My crew has been playing Torchbearer somewhat consistently (weekly-ish, with a month off here and there) since it released. Recently we brought some new players in, and they are really enjoying it, but they’re still somewhat befuddled by the Conflict system. As I found myself explaining away the system, it revealed some of my own reservations about Conflicts and their effects on the game.
As a nod to the meta-discussion in the forum, it should be noted that my group culture is one that adheres to the rules as much as possible. We have quite a few veteran rules designers in the crew, including some who work in games professionally (electronic, but still) and experience has taught us that the fewer changes the make to the game, the better effects you get out of well-considered house rules.
Some time last fall, a discussion between the various Torchbearer GMs arose organically during a binge session. We all agree that the adventure-phase procedure is damn near perfect, but that we tend to lose players focus and engagement during Conflicts. We started brainstorming solutions, some invasive, others less so.

Transcribed page contents:
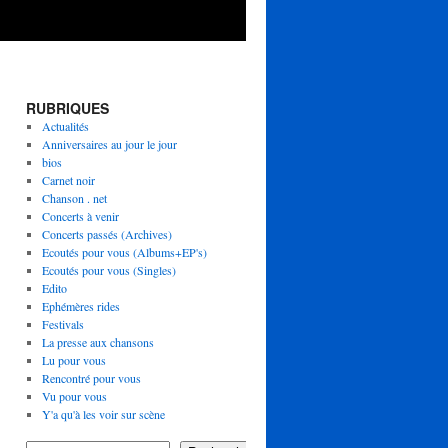
RUBRIQUES
Actualités
Anniversaires au jour le jour
bios
Carnet noir
Chanson . net
Concerts à venir
Concerts passés (Archives)
Ecoutés pour vous (Albums+EP's)
Ecoutés pour vous (Singles)
Edito
Ephémères rides
Festivals
La presse aux chansons
Lu pour vous
Rencontré pour vous
Vu pour vous
Y'a qu'à les voir sur scène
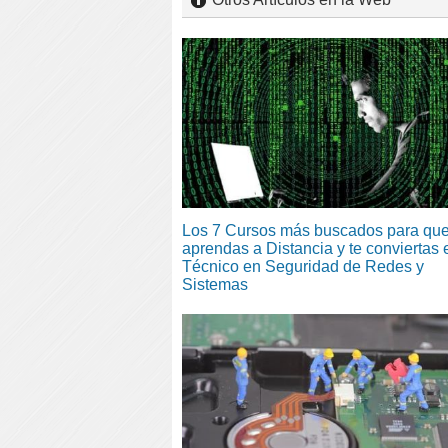
Los 7 Cursos más buscados para qu
aprendas a Distancia y te conviertas 
Técnico en Seguridad de Redes y
Sistemas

Activity 1
Decide whether each statement below agrees with the forum post about Torchbearer. Answer yes or no for each and quote the words from the post that decide it.
(a) The group has played Torchbearer since the game was released.
(b) The new players are not enjoying the game.
(c) The GMs agree that the adventure-phase procedure needs major changes.
Activity 2
Answer these questions from the forum post about Torchbearer.
(a) What part of the game still confuses the new players?
(b) When did the discussion among the Torchbearer GMs come up?
(c) In what kind of games do some members of the crew work professionally?
Activity 3
Write the next part of the forum post about Torchbearer, beginning after its last sentence.

Answer box 1
(a) Yes: "since it released"
(b) No: "they are really enjoying it"
(c) No: "the adventure-phase procedure is damn near perfect"

Answer box 2
(a) The Conflict system.
(b) Some time last fall, during a binge session.
(c) Electronic games.

Answer box 3
The Perceived Issues
All of the GMs in my group agree that Conflicts are a valuable way to run extended scenes without inflating the grind, and that the actual mechanics of the mini-game are quite charming. So why are we losing player interest during conflicts?
One thing we all agreed on is that the three-action volley is at odds with the spirit of “Description Forward” as it appears on Page 6. It is difficult, although not impossible, to adhere to that protocol while engaging in a tactical mini-game that locks you in for three actions, since the context tends to change between the first action and the last. (For those of you with advice on how to integrate the two, bear with me.)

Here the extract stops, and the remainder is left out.